Manastır'da yaptığımız geziden sonra aracımızla yaklaşık bir saatlik mesafedeki Ohrid'e varıyoruz. İnternetten yaptığım rezervasyon ile, biraz zor da olsa, kalacağımız daireye varıyoruz. Daire demişken, bu Balkan seyahatimizde genellikle (airbnb.com) dan müstakil daire kiralayarak oralarda kaldık ve genelde de çok memnun olduk. Ama en zor konu kiralanan evin adresini bulmak oldu doğrusu. 


Kaldığımız daire oldukça rahat ve Ohrid Gölü manzaralı. Burası ile ilgili planımız 2 gece kalmak üzerineydi ve öyle yaptık. İlk gecemizde yakın bir restoranda zorla bir masa bulduktan sonra,  yemeğimizi yiyip istirahate çekildik. Ama şunu söylemeliyim, bu dönemde bu bölge genel olarak çok kalabalık ve fiyatları da yüksek. Bunu sadece Makedonya için değil, aynı zamanda Yunanistan, Kosova ve Arnavutluk için de söylüyorum.


Daha önce Ohri'de bulunmuştuk ve bu nedenle burada gezemediğimiz yerleri gezmekti hedefimiz. Bunun için kaldığımız yer istikametinde olan, Su Müzesi'ni gezmeyle başlıyoruz güne. Burası M.Ö. 1200 - 600 yılları arasında tarafından kurulmuş bir ahşap ada ve üzerinde kerpiçten yapılmış ve çatıları sazlarla kaplanmış evlerden oluşuyor. Tabii ki bu yapının o dönemden kalması mümkün değil, dolayısıyla arkeolojik çalışmalardaki buluntuların incelenmesiyle böyle bir yapı oluşturulmuş.






2,4 - 5 m. derinliğindeki berrak Ohrid gölünde yüzen balıkları da gözlemleyebiliyorsunuz burada. Ayrıca bu eski yerleşimin yakınında da Roma döneminden (kısmen) kalmış, resterasyon ile oluşturulmuş küçük bir kale de bulunuyor.

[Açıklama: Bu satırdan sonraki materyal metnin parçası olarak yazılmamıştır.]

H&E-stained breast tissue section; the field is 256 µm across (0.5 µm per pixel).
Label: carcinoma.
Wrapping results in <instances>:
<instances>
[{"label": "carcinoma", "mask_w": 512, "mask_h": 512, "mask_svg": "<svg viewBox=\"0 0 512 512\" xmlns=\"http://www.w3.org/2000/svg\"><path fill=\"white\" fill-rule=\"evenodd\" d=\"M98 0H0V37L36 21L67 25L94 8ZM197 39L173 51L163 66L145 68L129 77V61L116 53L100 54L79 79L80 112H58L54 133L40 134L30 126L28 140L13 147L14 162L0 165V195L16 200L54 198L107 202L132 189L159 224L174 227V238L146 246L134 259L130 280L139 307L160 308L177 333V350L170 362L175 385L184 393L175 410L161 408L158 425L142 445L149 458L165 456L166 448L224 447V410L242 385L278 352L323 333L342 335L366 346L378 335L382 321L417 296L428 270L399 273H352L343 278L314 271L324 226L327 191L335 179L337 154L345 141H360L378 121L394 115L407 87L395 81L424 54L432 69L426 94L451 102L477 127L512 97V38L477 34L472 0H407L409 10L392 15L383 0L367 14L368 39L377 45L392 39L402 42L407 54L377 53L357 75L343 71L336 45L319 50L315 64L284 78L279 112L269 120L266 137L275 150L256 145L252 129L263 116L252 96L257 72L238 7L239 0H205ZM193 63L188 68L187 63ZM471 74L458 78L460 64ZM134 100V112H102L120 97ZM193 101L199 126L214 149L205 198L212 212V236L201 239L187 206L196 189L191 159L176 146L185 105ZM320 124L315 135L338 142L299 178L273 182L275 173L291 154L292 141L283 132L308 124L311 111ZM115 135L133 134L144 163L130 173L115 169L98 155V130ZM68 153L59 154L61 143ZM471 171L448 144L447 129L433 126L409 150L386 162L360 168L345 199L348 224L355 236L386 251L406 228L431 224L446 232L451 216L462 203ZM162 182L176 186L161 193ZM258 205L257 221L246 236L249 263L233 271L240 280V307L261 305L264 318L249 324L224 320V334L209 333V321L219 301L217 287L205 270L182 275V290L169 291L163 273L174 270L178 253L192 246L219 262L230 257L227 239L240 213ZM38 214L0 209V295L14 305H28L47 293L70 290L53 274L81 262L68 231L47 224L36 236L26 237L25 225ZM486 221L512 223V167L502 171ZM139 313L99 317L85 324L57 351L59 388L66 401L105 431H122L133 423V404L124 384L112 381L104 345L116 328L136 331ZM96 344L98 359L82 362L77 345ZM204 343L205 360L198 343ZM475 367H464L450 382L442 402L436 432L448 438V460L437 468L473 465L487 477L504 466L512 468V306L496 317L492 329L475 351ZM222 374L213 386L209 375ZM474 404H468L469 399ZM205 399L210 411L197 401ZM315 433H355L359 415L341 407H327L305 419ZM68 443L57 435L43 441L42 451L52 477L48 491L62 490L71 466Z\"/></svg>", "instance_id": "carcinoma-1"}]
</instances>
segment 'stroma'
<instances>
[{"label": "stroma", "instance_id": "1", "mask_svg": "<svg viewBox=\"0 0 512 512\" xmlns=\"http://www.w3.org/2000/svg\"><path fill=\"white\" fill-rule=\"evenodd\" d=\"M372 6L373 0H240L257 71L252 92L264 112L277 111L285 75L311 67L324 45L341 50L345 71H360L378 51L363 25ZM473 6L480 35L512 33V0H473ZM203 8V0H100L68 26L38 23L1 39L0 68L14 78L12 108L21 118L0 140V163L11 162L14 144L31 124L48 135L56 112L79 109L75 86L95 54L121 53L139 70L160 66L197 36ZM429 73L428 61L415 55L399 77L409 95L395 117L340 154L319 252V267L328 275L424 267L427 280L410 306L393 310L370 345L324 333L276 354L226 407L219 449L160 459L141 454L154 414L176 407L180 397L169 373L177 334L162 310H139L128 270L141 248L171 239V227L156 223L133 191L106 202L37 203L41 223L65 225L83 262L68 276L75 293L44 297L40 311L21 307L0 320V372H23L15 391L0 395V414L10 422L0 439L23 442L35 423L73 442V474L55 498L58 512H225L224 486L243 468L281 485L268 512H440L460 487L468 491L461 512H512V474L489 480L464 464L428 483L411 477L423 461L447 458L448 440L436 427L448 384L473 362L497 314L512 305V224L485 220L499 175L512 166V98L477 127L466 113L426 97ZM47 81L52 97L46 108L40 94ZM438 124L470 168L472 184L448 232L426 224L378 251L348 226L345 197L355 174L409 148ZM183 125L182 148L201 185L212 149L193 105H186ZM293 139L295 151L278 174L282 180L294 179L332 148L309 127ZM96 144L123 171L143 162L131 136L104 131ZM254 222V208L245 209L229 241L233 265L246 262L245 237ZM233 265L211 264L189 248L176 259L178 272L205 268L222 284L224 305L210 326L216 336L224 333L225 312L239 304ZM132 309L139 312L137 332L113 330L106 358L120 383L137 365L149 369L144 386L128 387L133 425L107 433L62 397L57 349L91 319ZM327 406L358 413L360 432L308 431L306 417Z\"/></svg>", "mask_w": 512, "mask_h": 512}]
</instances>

Buradan Naum yerleşimine doğru devam ediyoruz. Burası Sveti Naum Manastırı ve güzel plajıyla tanınmış bir yer. Temiz bir yer ve gelen misafirler için güzel bir otoparkı bulunuyor. Manastıra doğru ilerlerken plajdaki insan yoğunluğu ilgimizi çekiyor. İnsanlar neredeyse üst üste, gerçi buraya gelirken yol üzerinde çok sayıda plaj da bulunuyordu ama hiçbirisi bu kadar kalabalık değildi. Sebebini daha sonra anladık ki meğerse burası Ohri gölünü besleyen kaynaklardan birinin göle ulaştığı noktaymış. Bu noktada su o kadar temiz ki adeta pırıl pırıl. Ama buradan suya girmek de biraz cesaret işi, çünkü oldukça soğuk bir su.





Kaynak yerinin oluşturduğu azmak oldukça büyük ve bu nedenle istenirse üzerinde tekne turları da yapılabiliyor. Ama biz böyle bir tur yapmıyoruz.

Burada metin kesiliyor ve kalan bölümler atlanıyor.